Cryptoassets have lost a trillion dollars worth of market capitalization from their all-time highs earlier this year, according to Autonomous Research. “The crypto markets are not holding their value in an overall downturn, and have been fairly correlated with traditional equities as everything nosedives together,” writes Lex Sokolin, Global Director of Fintech Strategy at the firm.
After mostly moving sideways in October, cryptocurrency markets crashed in tandem with equities last month. The fall wiped approximately $75 billion from their overall market value. Increased crackdown from the SEC on suspicious projects and regulatory uncertainty ensured that the market for initial coin offerings (ICO) plunged concurrently. Startups raised their lowest monthly total from ICOs during the month of November, down by more than 90 percent from their February highs. September was no better.
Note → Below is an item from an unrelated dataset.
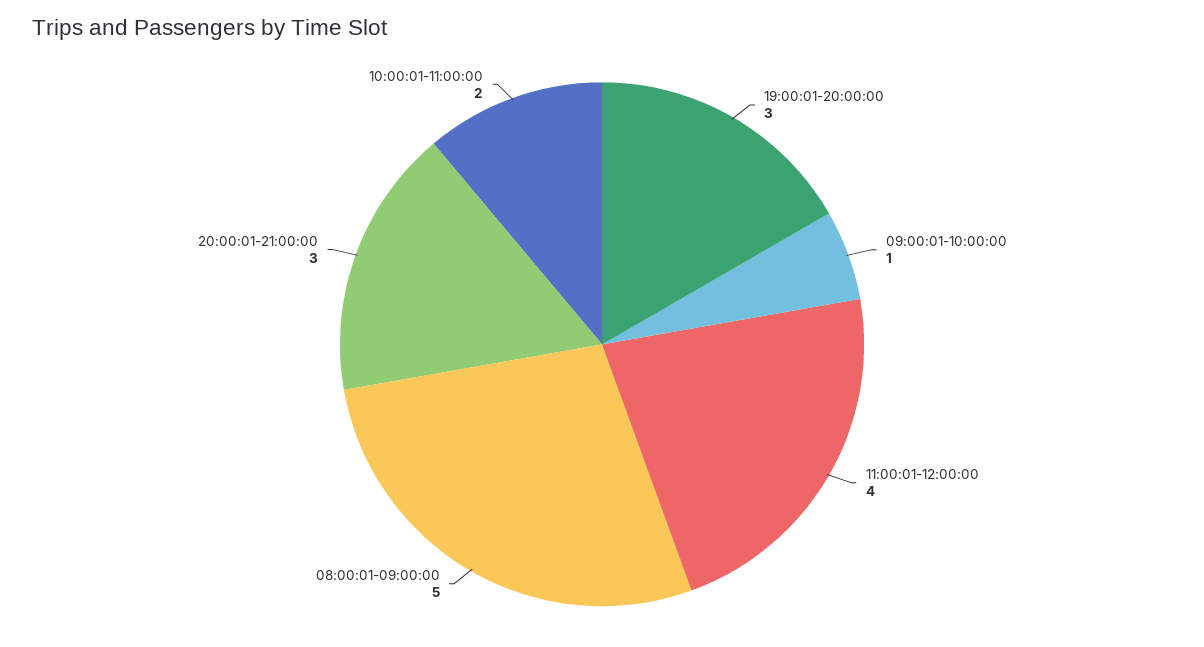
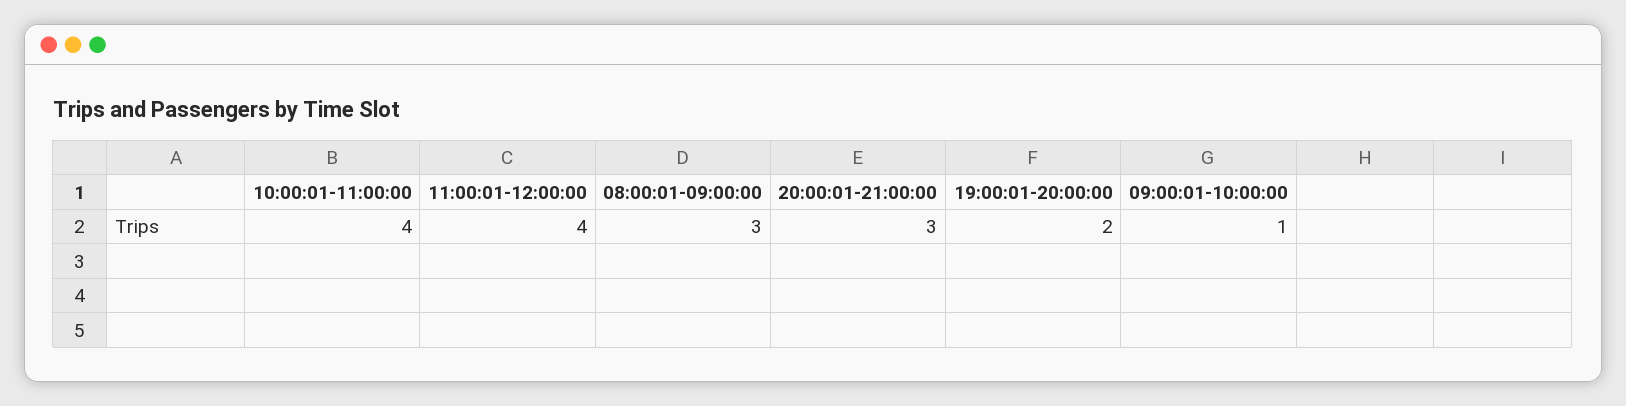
19:00:01-20:00:00: 3 -> 2
08:00:01-09:00:00: 5 -> 3
10:00:01-11:00:00: 2 -> 4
According to Sokolin the availability of instruments to short cryptocurrencies is a “meaningful driver” of the market’s downturn. Available data shows that bitcoin shorts reached their highest level this year in November. Ethereum, another cryptocurrency which is under siege from traders, has also witnessed record numbers of shorting positions this past month. The effect of short positions on cryptocurrency markets is expected to intensify in the coming months as new futures trading platforms, such as ICE-funded Bakkt and Nasdaq-backed ErisX, are launched.
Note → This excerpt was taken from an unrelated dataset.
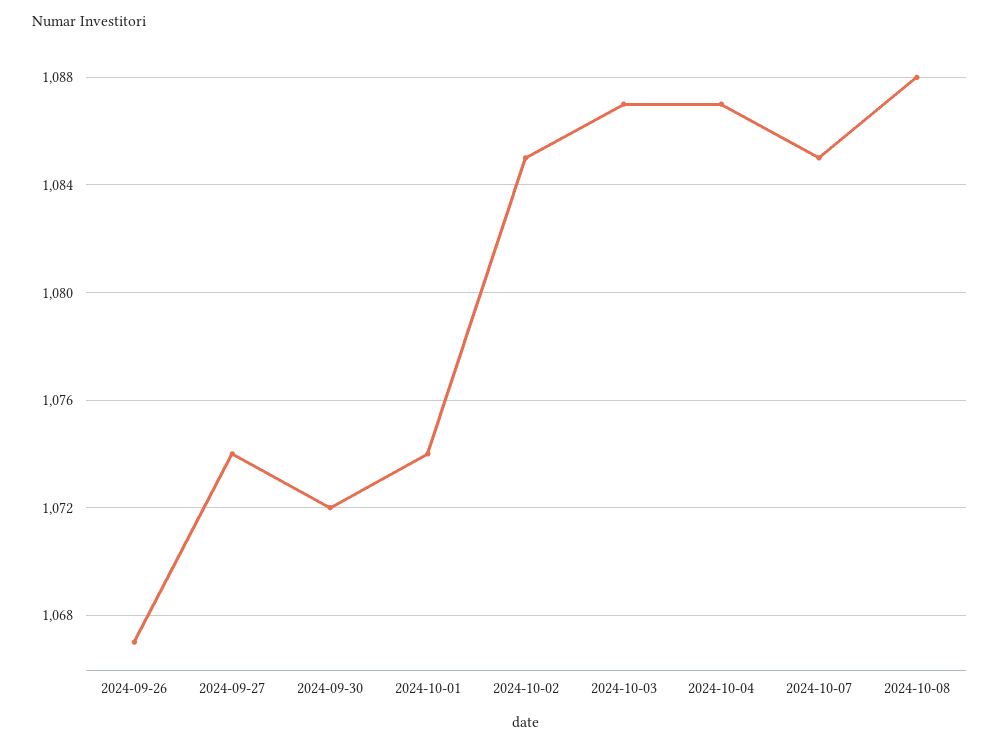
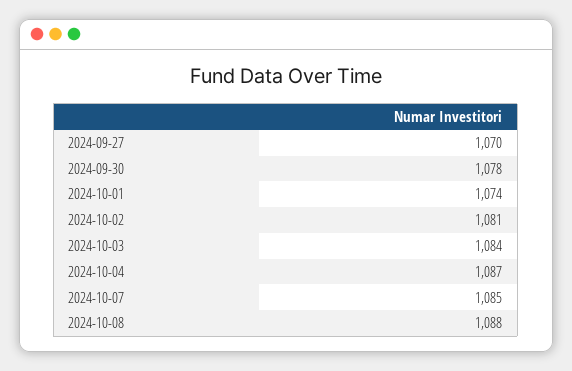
2024-09-26: 1067 -> none
2024-09-27: 1074 -> 1070
2024-09-30: 1072 -> 1078
2024-10-02: 1085 -> 1081
2024-10-03: 1087 -> 1084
The run up in cryptocurrency prices last year also witnessed an influx of new funds eager to capitalize on a bull market. But this year’s bloodbath has paused the flow. There was a steep 41% drop in the number of funds launched in cryptocurrency markets this year, according to Autonomous Research and adds that their performance profile is down by 80% this year.
But new funding could unlock more value in the blockchain and cryptoasset ecosystem. Autonomous Research estimated that investors poured $700 million in the form of funding for various blockchain- and token-related projects. The amount was roughly split 50% between investments in platform tokens and venture capital investments in companies developing products for the space.
Even as new companies boost headcount, existing players are becoming leaner.
The firm has forecast a steep decline of between 25% to 50% in employees for blockchain companies for 2018. “That doesn’t mean there can’t be new companies with new opportunities ahead – it just means their journey will be more rational, and potentially more fruitful,” the firm stated.